I am a member of that stakeholder group. I own land and live along the San Antonio River. I have friends and family who have property and live up and down both rivers. No one has to tell those folks that the Guadalupe River directly affects them. I am accountable to all those friends, family and neighbors for the work I do on the committee. Indeed, like every member of the committee, I take my appointment very seriously and hold myself accountable to the process, the rivers, the bays, the basins and everything thereabouts, rooted or otherwise.
The water flowing in our river serves us in many ways. Balancing those ways was and is the stakeholders' charge. We invested a couple of years toward that end and we answer to many, not the least of which is the state legislature. I take exception to Mr. West's implication that his is the only legitimate voice on the river. However, it is appropriate for Mr. West, like every interested party, to render input to TCEQ (Texas Commission on Environmental Quality) before the final rules are established.
The process for establishing the rules by which TCEQ will determine water rights permitting in the Guadalupe, San Antonio Mission and Aransas Rivers has entered the stage where TCEQ has asked for public comment on its preliminary rule outline. TCEQ is genuine in its request for continued input. And members of that stakeholders group have demonstrated their commitment many times over - throughout literally thousands of hours over the past two years, including this comment phase.

What the exercise asks:
Please carry on the river piece from its last sentence. The rows that come next have no connection to the river piece.

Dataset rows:
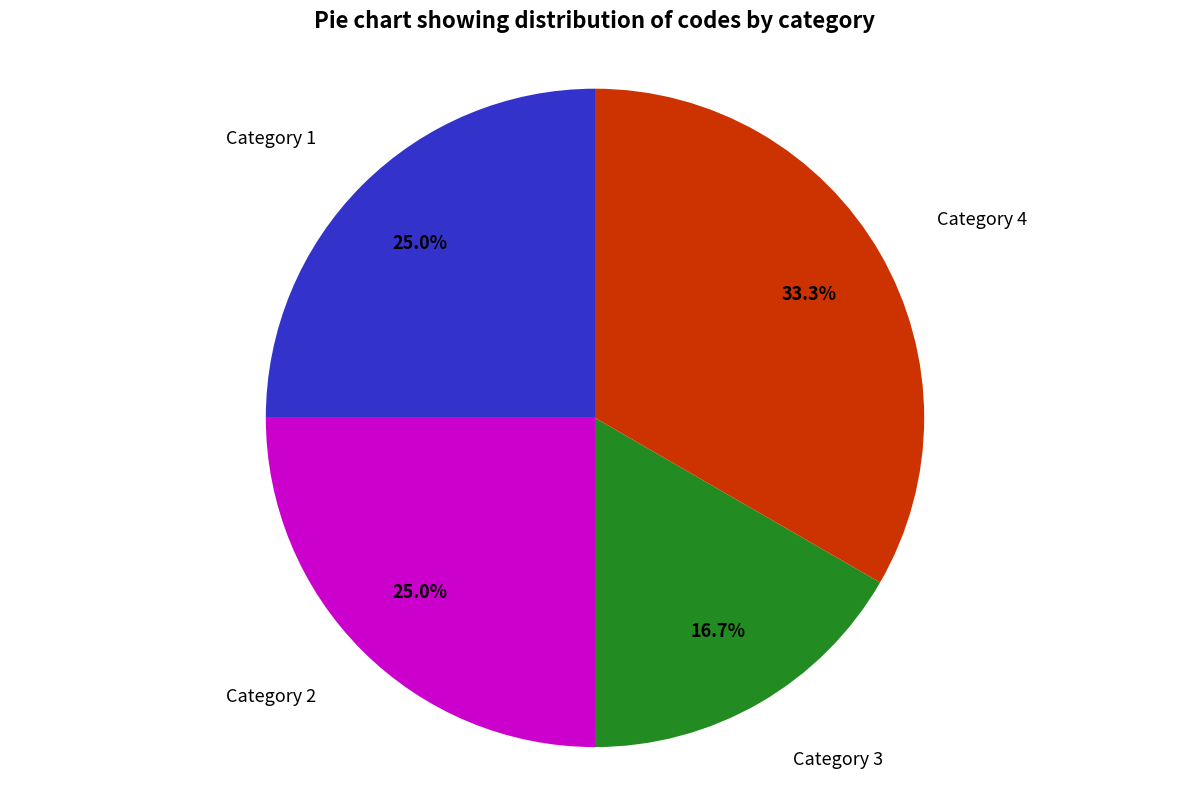

How many segments does this pie chart have?

4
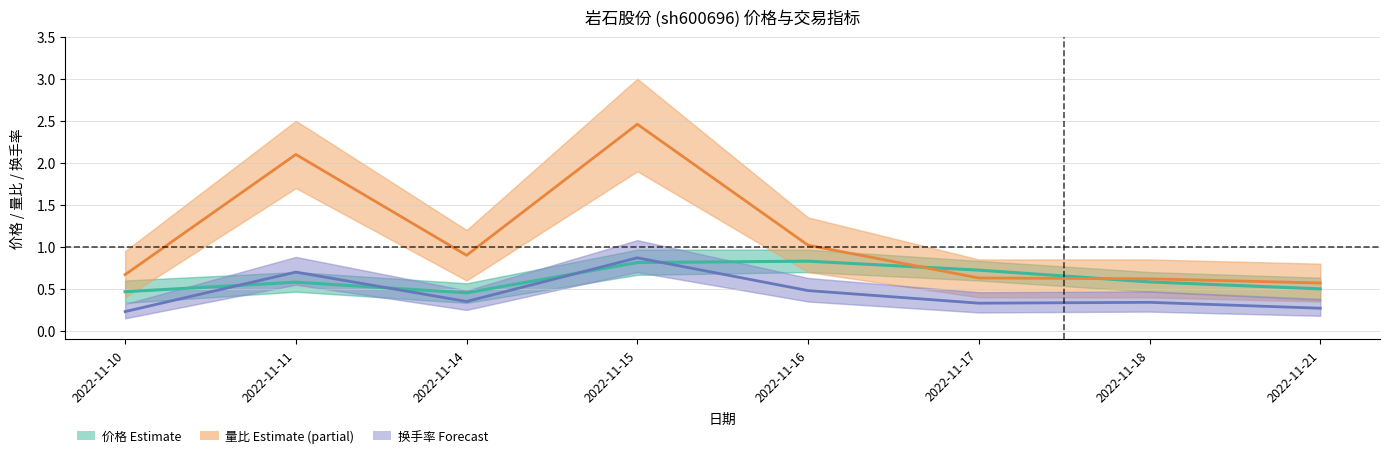

What is the minimum value for 换手率 (Forecast)?

0.2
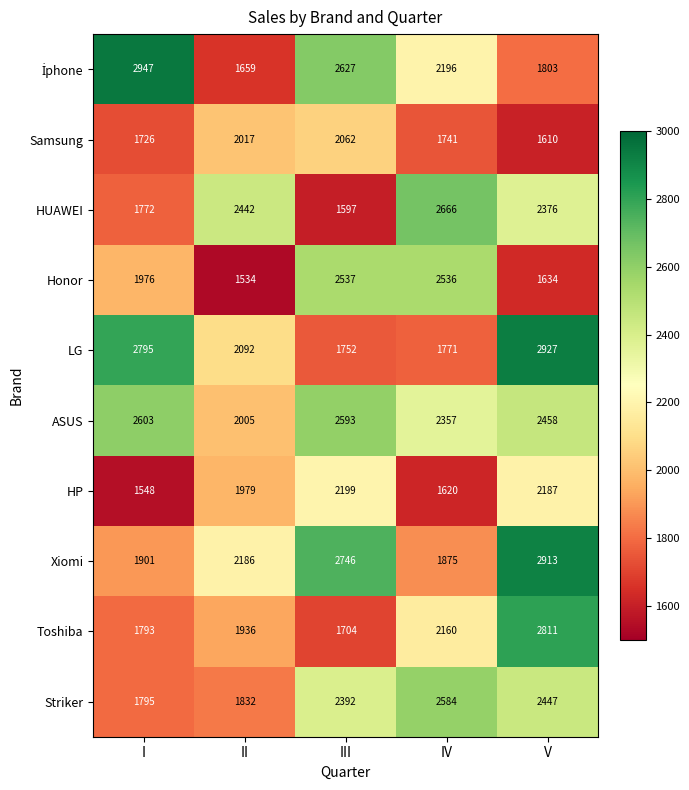

Which label corresponds to the smallest value in the chart?

II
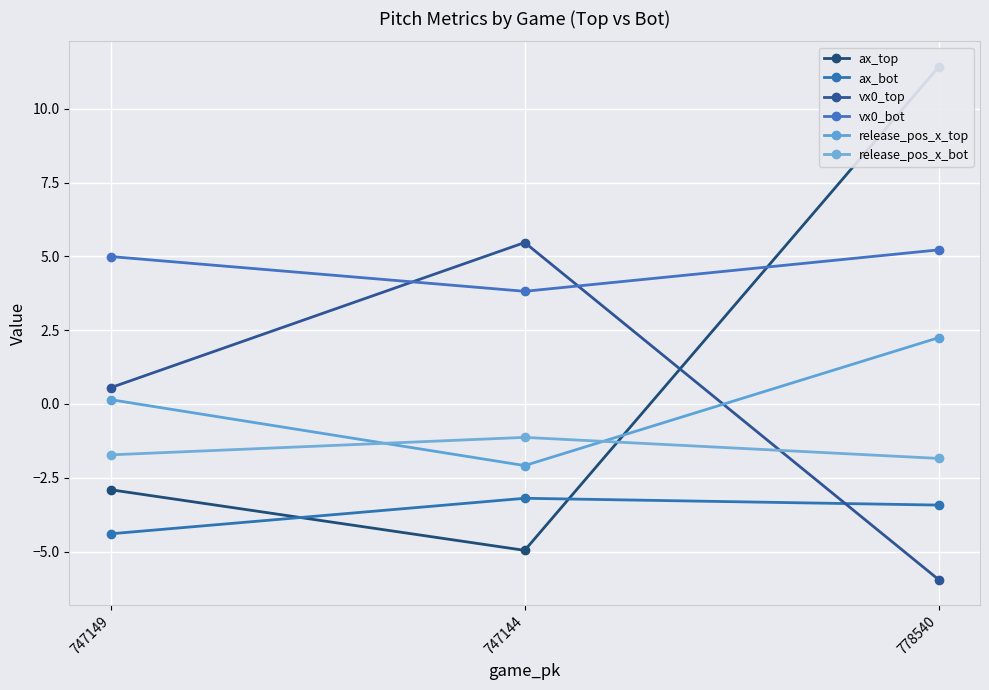

Which series changed the most between 747149 and 747144?

vx0_top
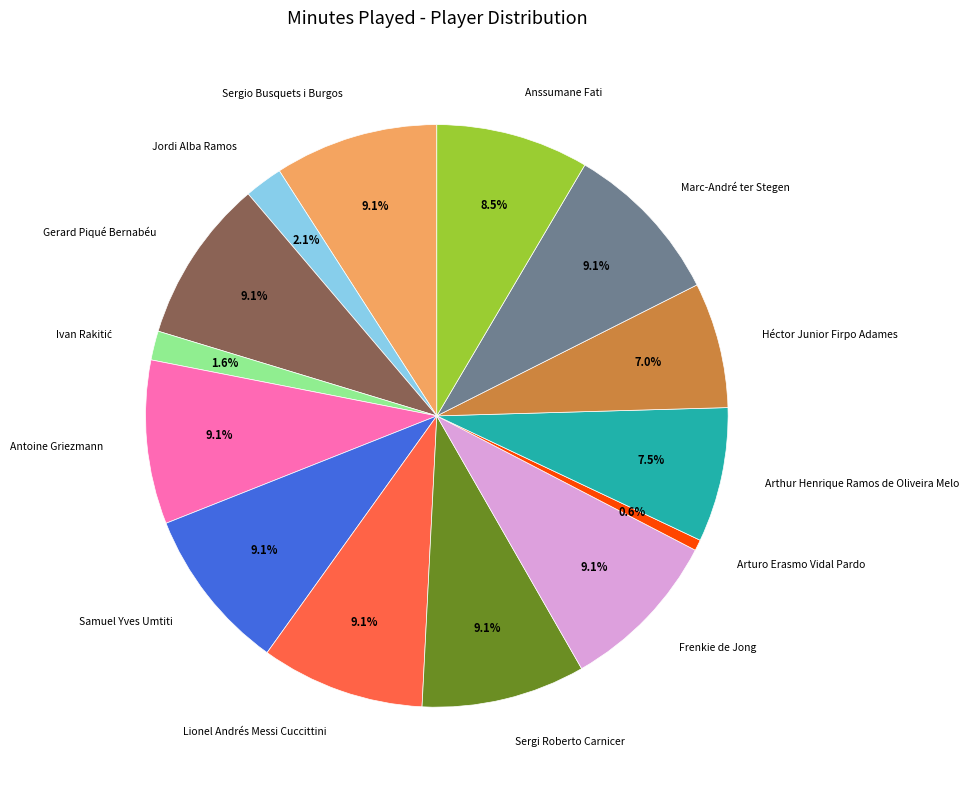

Which has a higher value, Gerard Piqué Bernabéu or Arthur Henrique Ramos de Oliveira Melo?

Gerard Piqué Bernabéu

Your response:
Toward that end, I will be writing TCEQ myself before the deadline on May 14, with my concerns about the fresh water flows into the bays, knowledge gaps in certain river stretches and instream considerations. I will be asking for rules more in line with the stakeholder recommendations.
The recommendations submitted by the stakeholder committee very effectively balance the needs to keep sufficient fresh water available for the bays and estuaries with opportunities to extract water by way of new permits. They do the same for the instream flows up and down the rivers. I believe TCEQ should incorporate rules that more closely resemble those types of balanced considerations.
One of the overpowering facts of this process is that, once granted, water permits cannot be taken back.
Few, if any, will dispute that most of the water has already been permitted. Almost all existing permits were granted before any consideration of the bays or instream habitats were recognized factors. Surely, whatever remaining permits to be granted should be very carefully allocated. That is why it is so important for people to take advantage of these few remaining days for public comment and let their opinions be known. That is why there were calls for public input from the folks that Mr. West wrote to disparage. But take it from me. TCEQ wants to hear from you. And your grandchildren will sing your praises.
Walter Crain Womack is a landowner and pasture dweller in McFaddin.